■ DATA IN THIS EXERCISE ■
* START *
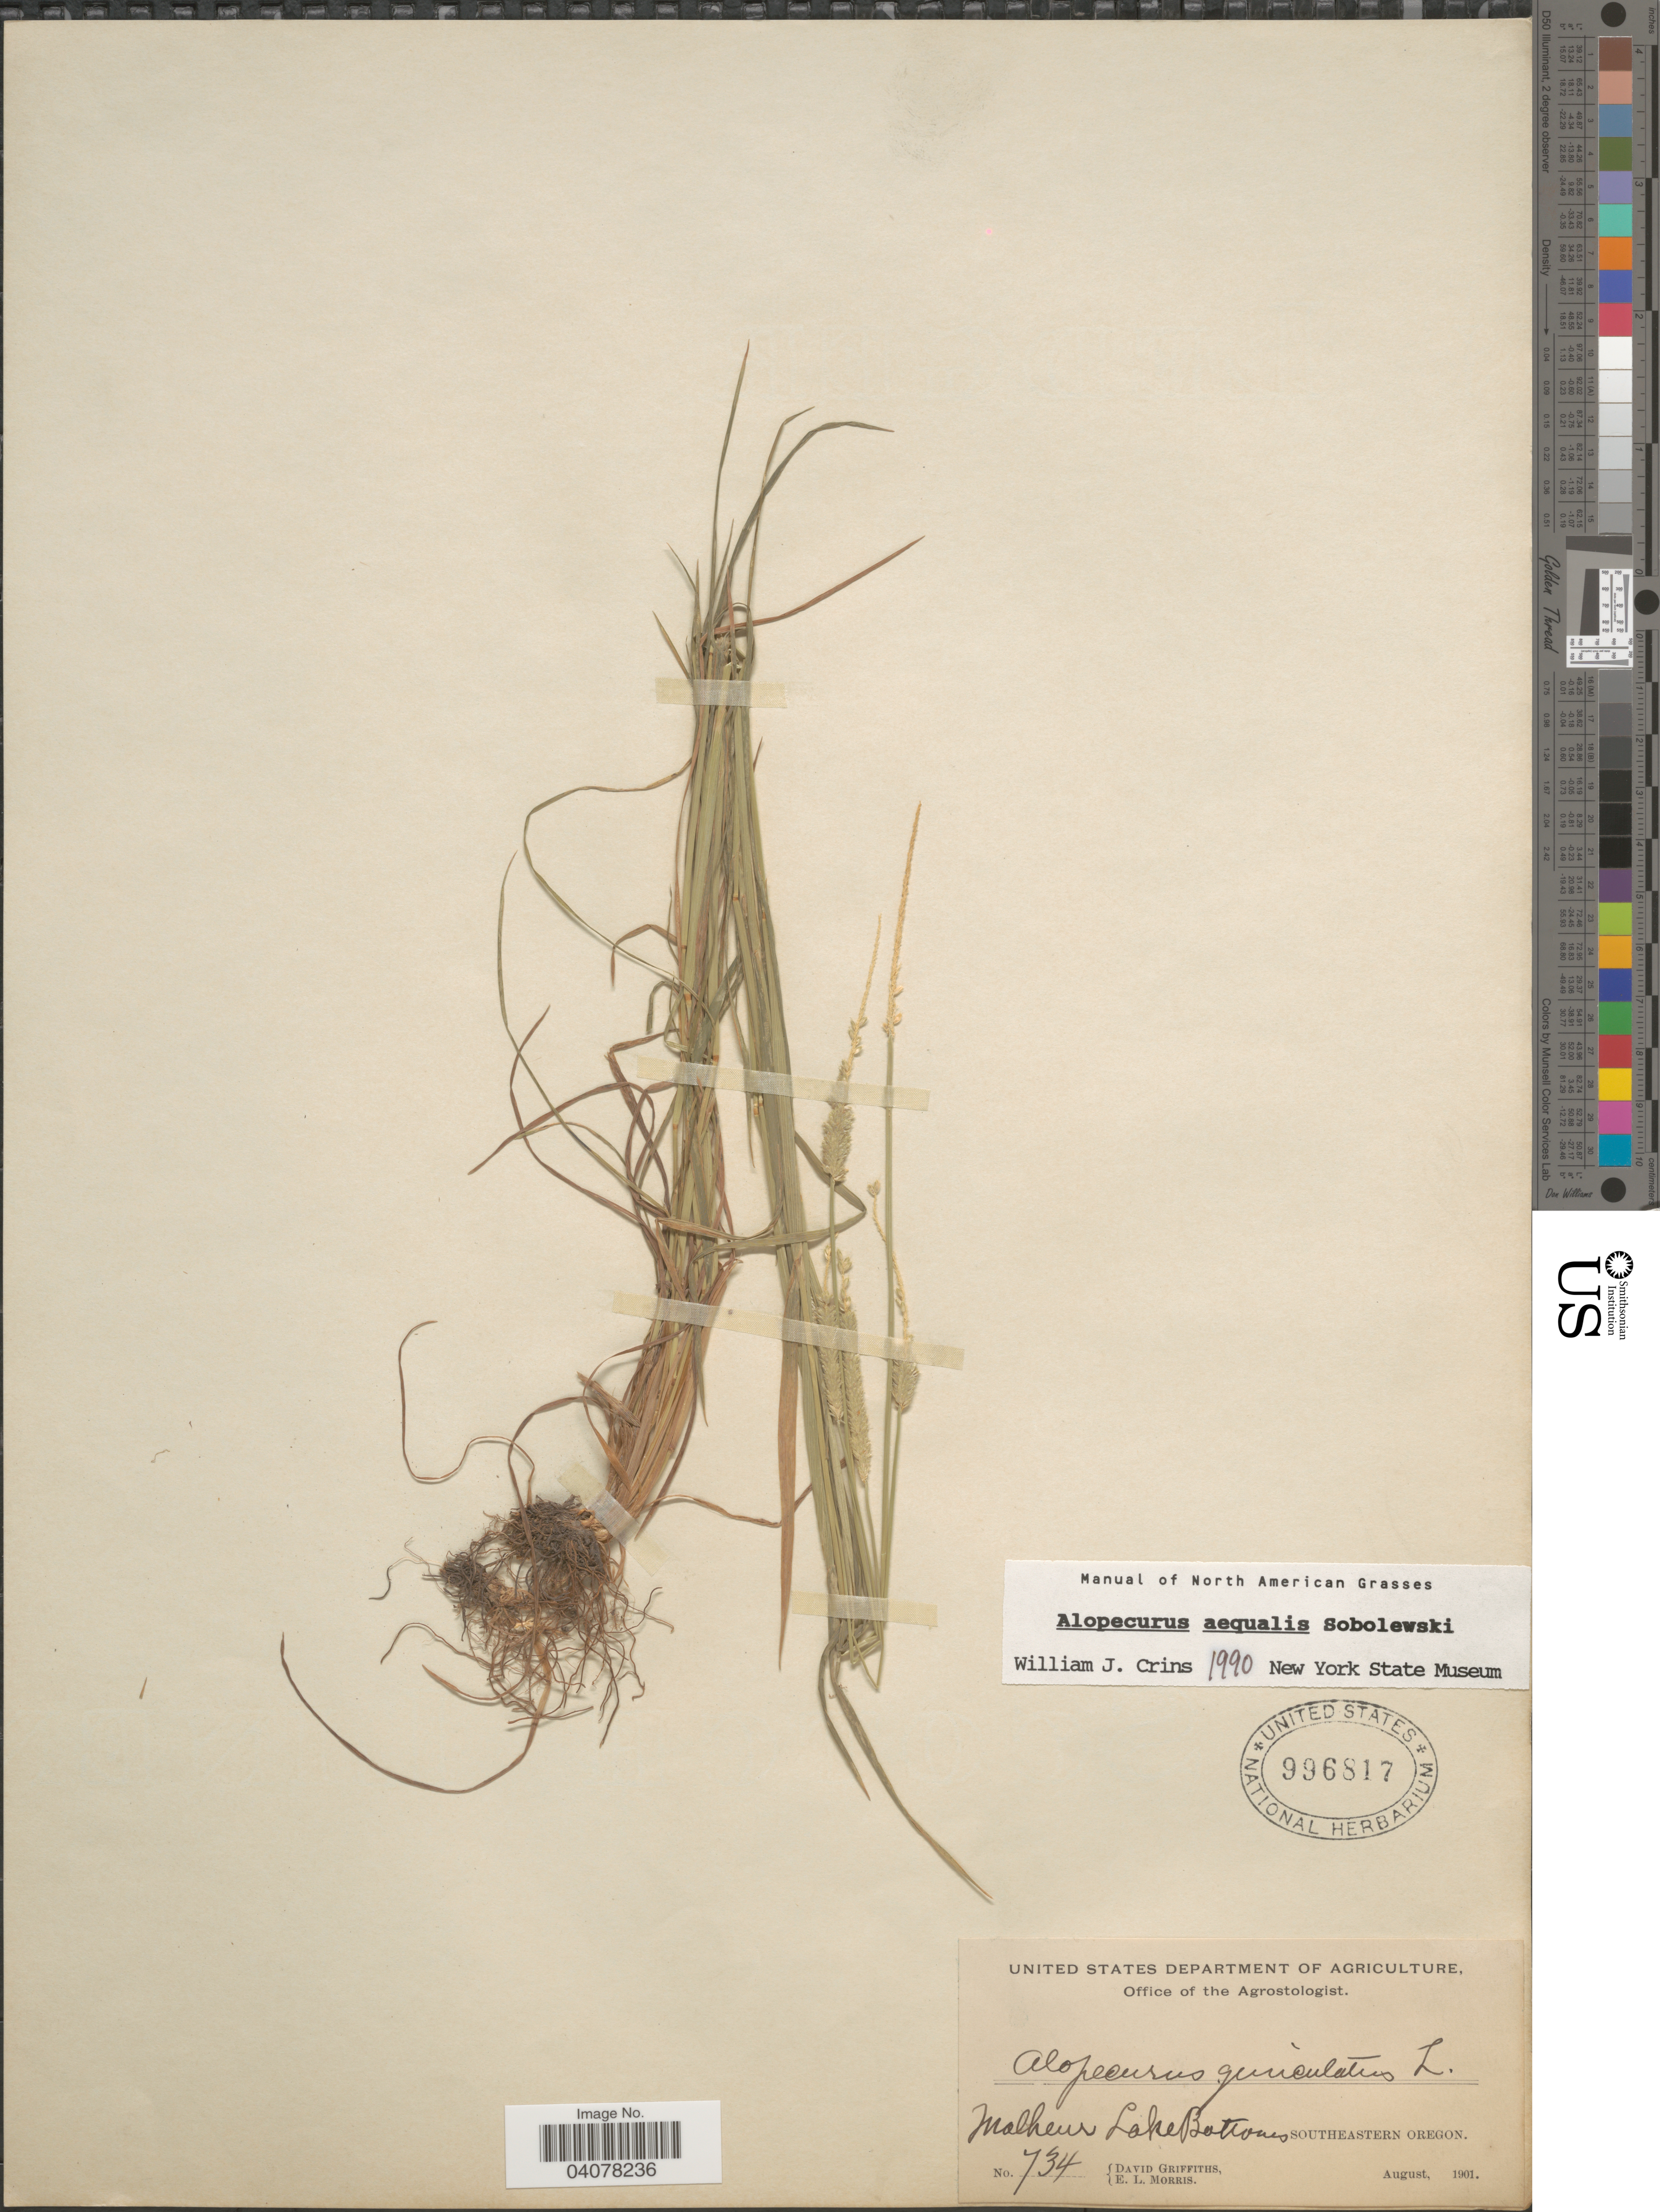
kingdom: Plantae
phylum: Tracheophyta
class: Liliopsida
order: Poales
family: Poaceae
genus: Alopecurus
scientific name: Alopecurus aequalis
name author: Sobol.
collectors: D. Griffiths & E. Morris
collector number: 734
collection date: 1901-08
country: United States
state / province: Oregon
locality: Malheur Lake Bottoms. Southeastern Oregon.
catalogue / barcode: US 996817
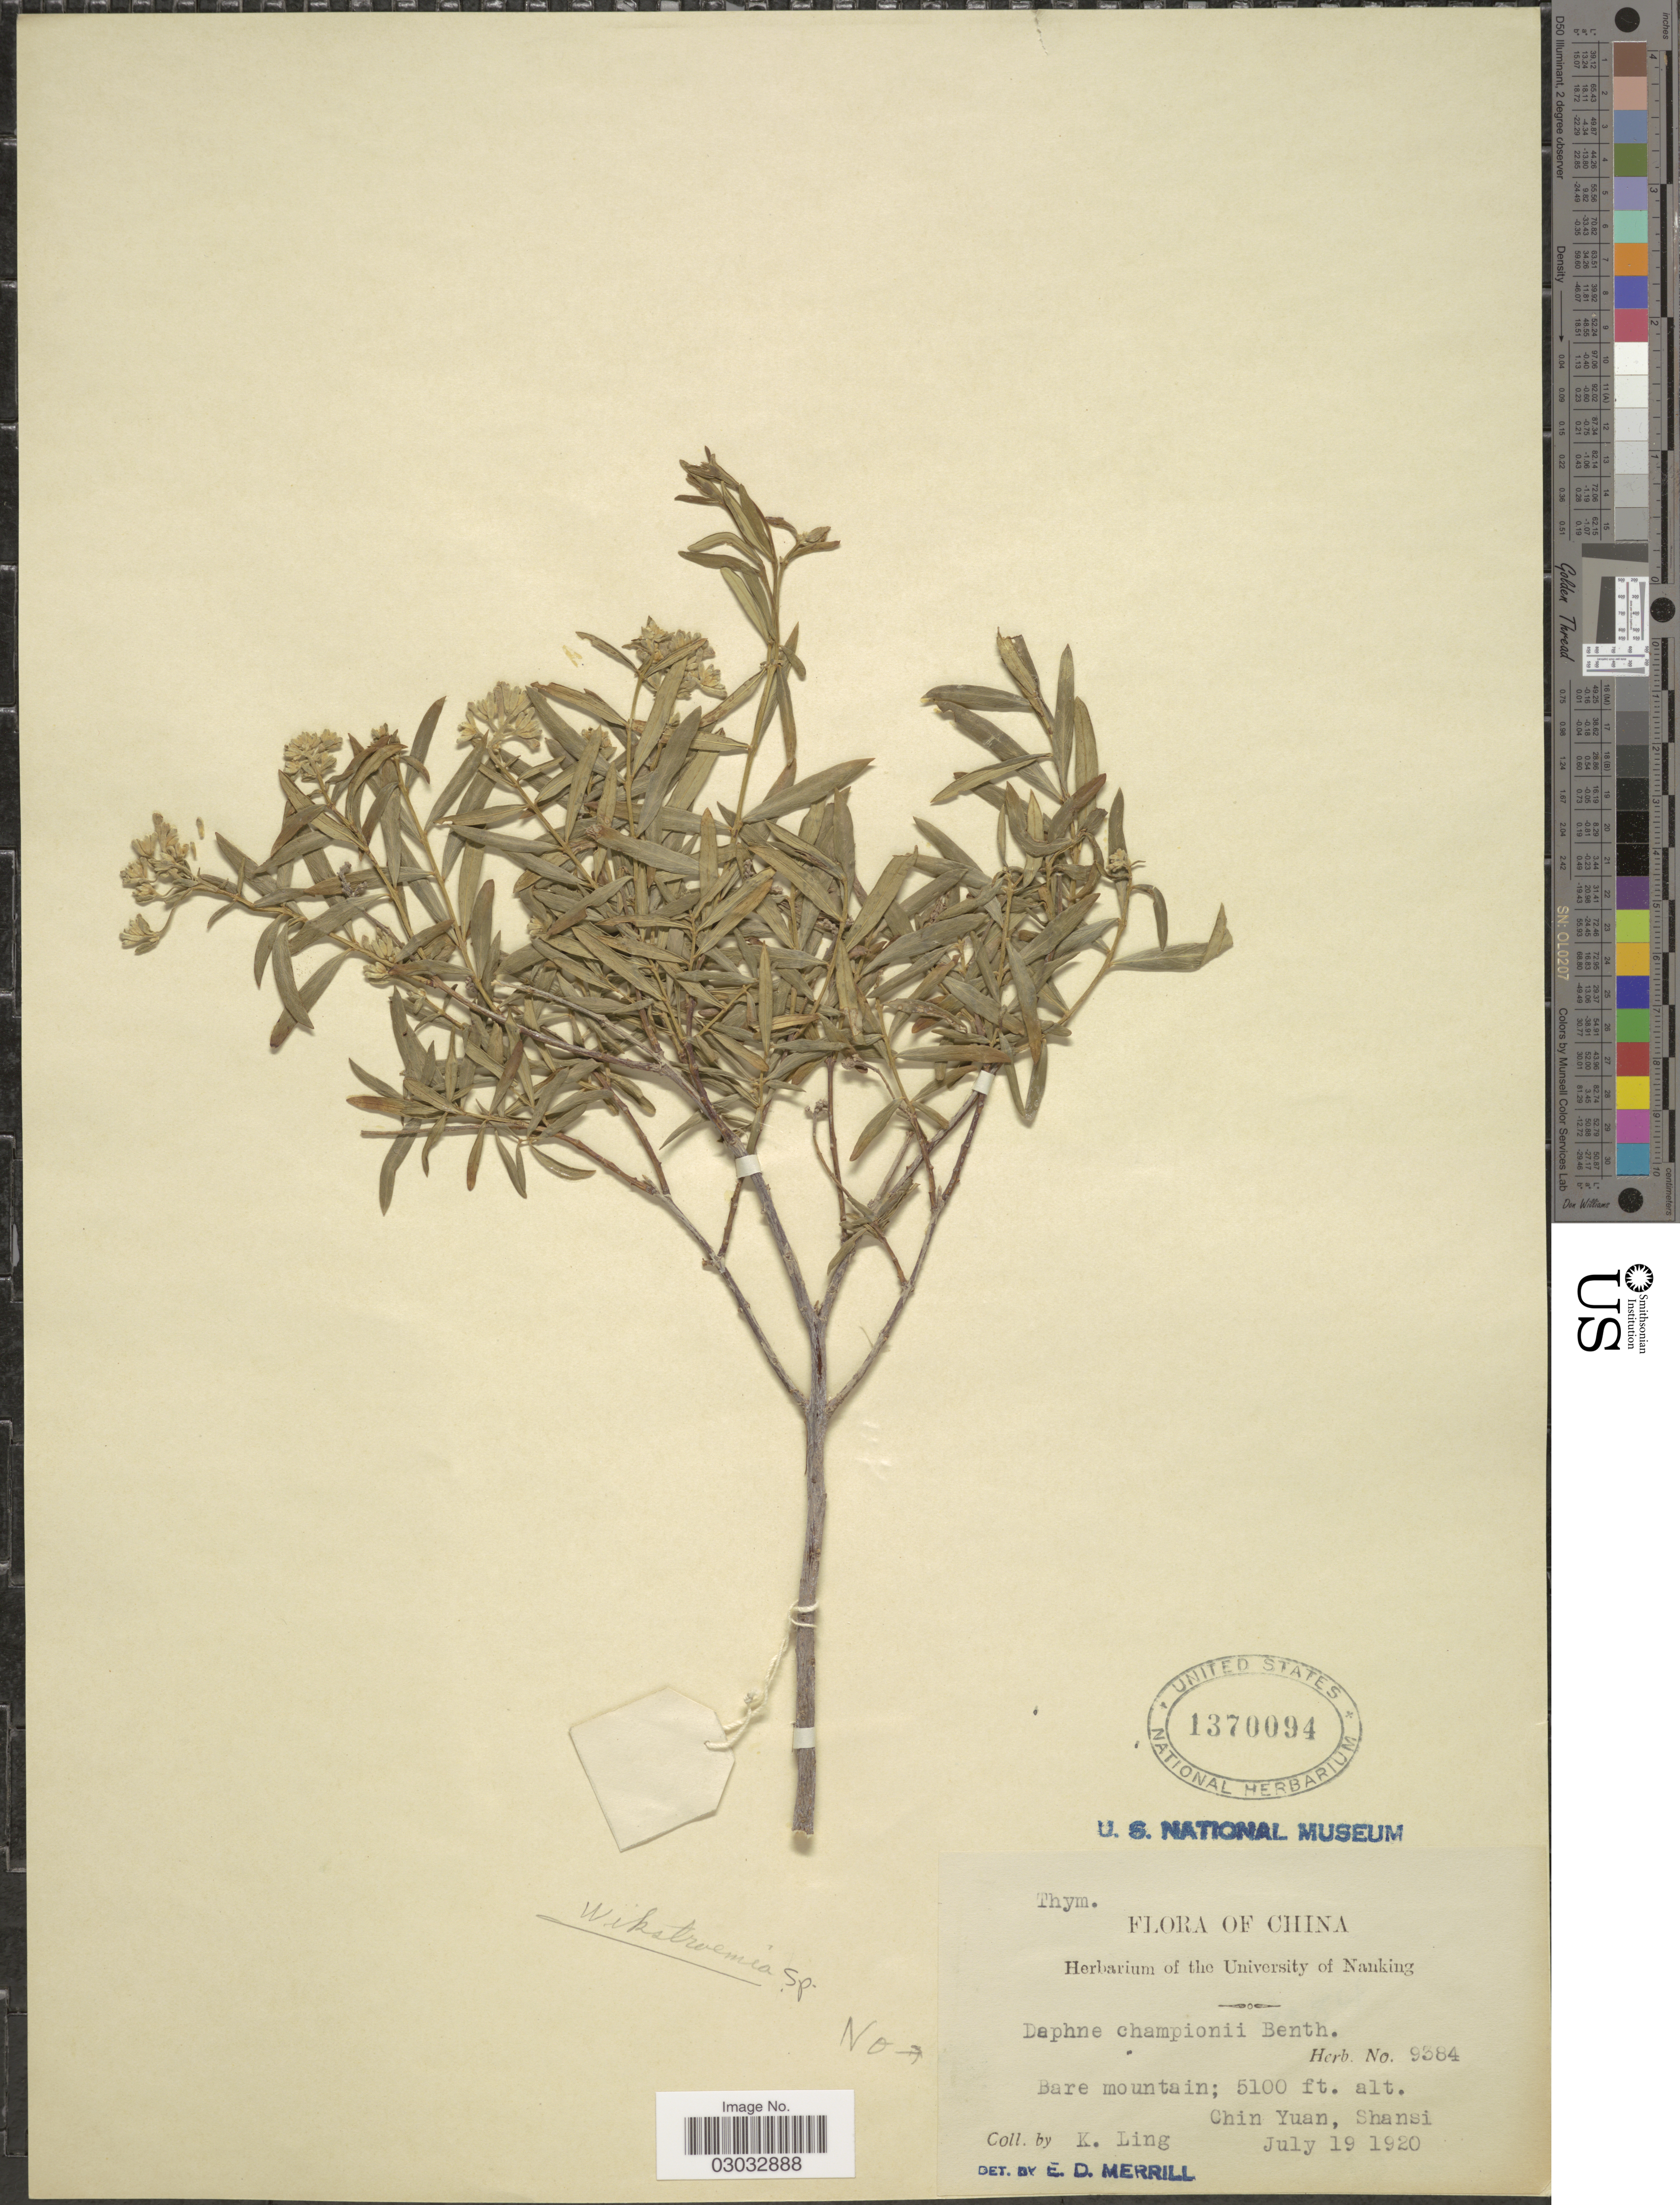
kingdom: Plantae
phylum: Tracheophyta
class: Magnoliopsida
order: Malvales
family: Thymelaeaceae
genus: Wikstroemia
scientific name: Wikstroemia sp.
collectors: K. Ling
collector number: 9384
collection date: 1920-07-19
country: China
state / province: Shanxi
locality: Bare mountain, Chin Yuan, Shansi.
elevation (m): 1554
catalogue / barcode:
* END *
■ TO BE DONE ■
Reproduce the lines above word for word, omitting the pictures.

■ ANSWER FOR THE TASK ■
kingdom: Plantae
phylum: Tracheophyta
class: Liliopsida
order: Poales
family: Poaceae
genus: Alopecurus
scientific name: Alopecurus aequalis
name author: Sobol.
collectors: D. Griffiths & E. Morris
collector number: 734
collection date: 1901-08
country: United States
state / province: Oregon
locality: Malheur Lake Bottoms. Southeastern Oregon.
catalogue / barcode: US 996817
kingdom: Plantae
phylum: Tracheophyta
class: Magnoliopsida
order: Malvales
family: Thymelaeaceae
genus: Wikstroemia
scientific name: Wikstroemia sp.
collectors: K. Ling
collector number: 9384
collection date: 1920-07-19
country: China
state / province: Shanxi
locality: Bare mountain, Chin Yuan, Shansi.
elevation (m): 1554
catalogue / barcode:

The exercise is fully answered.